Be a friend, philosopher, and guide to all

It is now becoming very clear that the Generation Y have a mind of their own. Inter-religion and inter-state marriages are so common. In one particular case, a Bengali girl, madly in love with a Tamilian boy in the same IT company, sought the help of the house owner herself!! Though this lady was educated, she was an ordinary housewife. But her chartered accountant husband had taught her very good values. She patiently listened to the girl, verified about her background and was doubly sure that the boy would not ditch the girl, She did a real integrity check, through some people known to the boy. He was damn serious too. The lady spoke to both families and the girl's family came to Chennai, all the way from Durgapur. A massive counseling session followed. It was reported that the girl's father initially insisted that she resign her job!! However, the period of fifteen days was enough for them to conclude that the boy was too good. The lady in question acted as a real friend, philosopher, and guide. The boy's parents came calling from Madurai. They were initially very violent too and even threatened police action. However, the lady tactfully explained the entire situation. Though the language was totally different, the parents of the boy were enabled to understand every bit of what the Bengali girl said in English, through interpreters who could translate English into Tamil. The boy's parents took a full fifty odd days to say yes. This was even after some secret monitoring of the girl's movements!! The young boy and girl referred to the lady as "awesome". Though none are still known to me personally, I could see the honesty and intent. The lady's role was too good. The simple marriage was conducted in Tamilian style, after the Bengalis agreed to it.

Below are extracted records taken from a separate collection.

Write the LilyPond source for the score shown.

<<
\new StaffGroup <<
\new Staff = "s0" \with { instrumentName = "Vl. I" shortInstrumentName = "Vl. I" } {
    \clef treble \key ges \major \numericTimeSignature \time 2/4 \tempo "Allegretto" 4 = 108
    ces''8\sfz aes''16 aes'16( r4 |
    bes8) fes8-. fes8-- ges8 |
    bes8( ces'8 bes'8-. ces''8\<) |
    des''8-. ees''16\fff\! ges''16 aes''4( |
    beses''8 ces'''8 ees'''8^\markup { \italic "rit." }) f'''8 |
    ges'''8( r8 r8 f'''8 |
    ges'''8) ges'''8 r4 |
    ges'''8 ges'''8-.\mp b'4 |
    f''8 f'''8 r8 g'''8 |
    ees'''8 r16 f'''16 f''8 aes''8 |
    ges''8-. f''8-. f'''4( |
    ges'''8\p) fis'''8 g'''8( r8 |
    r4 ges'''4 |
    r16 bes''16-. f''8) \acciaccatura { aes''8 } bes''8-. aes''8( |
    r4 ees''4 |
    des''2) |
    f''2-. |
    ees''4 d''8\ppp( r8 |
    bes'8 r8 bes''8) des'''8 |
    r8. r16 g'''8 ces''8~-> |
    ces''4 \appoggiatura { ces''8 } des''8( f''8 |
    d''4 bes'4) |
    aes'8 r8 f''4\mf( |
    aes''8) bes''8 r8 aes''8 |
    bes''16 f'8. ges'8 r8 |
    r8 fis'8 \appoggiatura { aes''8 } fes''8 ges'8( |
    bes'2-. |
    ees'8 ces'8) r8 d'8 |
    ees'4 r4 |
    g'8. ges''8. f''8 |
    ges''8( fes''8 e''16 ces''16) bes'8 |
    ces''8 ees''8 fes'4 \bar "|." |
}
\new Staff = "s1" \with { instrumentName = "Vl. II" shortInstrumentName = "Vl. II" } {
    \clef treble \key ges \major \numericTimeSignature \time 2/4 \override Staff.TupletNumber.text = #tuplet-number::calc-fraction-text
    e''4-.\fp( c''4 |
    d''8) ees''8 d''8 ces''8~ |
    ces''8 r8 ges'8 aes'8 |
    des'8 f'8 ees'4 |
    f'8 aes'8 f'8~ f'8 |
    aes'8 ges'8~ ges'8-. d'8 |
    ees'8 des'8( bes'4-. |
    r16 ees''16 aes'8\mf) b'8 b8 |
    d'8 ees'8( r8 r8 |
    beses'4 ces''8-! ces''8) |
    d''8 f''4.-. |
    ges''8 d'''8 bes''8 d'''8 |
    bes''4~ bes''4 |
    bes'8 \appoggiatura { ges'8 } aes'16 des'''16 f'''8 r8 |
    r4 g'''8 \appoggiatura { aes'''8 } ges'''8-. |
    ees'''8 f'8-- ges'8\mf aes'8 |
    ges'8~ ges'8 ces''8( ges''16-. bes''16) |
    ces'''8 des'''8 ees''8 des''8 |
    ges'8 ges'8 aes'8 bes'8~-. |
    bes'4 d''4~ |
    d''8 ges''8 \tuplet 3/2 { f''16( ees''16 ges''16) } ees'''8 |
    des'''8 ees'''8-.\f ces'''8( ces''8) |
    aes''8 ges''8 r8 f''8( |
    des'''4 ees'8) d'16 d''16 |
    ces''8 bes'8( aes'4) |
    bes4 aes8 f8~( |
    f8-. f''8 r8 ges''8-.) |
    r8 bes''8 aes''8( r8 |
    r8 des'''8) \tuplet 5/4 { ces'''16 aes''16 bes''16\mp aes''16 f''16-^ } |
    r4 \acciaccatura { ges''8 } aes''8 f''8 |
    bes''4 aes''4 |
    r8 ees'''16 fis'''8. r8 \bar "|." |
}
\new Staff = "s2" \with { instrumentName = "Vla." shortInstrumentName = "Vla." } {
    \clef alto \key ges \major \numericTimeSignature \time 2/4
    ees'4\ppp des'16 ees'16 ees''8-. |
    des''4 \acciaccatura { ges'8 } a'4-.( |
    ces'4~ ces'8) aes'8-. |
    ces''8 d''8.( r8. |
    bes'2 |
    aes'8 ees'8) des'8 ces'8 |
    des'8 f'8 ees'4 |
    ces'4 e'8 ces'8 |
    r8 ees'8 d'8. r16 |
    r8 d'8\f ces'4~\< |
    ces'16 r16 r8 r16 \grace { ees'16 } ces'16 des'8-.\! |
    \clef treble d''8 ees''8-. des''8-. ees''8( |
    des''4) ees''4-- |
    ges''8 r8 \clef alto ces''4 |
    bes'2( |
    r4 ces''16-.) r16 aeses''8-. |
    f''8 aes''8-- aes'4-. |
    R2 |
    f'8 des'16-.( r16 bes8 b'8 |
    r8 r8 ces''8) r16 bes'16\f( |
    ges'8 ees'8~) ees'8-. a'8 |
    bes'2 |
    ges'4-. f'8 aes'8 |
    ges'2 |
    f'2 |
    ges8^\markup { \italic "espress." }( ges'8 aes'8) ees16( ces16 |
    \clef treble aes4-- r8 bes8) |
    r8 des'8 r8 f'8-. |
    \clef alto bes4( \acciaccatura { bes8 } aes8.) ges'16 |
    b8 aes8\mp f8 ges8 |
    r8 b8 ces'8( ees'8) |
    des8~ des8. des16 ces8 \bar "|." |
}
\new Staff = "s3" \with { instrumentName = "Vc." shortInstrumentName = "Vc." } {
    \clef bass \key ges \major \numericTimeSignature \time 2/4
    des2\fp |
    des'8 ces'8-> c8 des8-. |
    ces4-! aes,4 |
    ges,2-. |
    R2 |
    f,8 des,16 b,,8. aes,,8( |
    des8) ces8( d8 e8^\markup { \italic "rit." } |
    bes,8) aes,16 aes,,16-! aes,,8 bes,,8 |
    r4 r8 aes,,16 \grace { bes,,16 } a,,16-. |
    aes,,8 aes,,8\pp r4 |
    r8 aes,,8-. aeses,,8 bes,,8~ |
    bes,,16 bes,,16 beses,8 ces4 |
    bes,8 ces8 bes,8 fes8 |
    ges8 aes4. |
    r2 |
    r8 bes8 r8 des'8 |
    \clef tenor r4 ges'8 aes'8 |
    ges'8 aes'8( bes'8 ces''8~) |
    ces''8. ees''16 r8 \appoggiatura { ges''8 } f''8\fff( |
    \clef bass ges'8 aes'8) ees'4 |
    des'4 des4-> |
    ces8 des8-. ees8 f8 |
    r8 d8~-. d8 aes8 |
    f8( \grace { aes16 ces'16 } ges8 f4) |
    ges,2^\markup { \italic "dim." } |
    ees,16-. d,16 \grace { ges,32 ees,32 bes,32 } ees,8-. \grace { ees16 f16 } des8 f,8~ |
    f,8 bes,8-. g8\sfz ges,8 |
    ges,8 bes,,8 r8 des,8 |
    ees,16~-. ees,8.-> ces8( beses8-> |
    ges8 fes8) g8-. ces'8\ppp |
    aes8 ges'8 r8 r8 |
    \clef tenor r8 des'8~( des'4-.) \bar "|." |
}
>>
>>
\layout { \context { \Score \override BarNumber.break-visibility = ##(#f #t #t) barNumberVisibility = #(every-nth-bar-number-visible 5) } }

Be consistent in your talk and action

This can always happen when you are consistent. Even if you take one wrong step, people are likely to reject you. Similarly, they always look for consistency. If you say something and do something just the opposite, they will reject you. Consistency in your words and action is a must. It can happen if you are very serious. Only then, the word "awesome" will apply to you.

Conclusion

Winning the word "awesome" is not common sense. It is not rocket science, either. The aforesaid true life experiences only reinforce the basics. Only a few of the basics have been discussed in the aforesaid paragraphs. The journey is very exciting. The key is to try and keep perfecting each value as you go along. Of course, there is no short cut at all.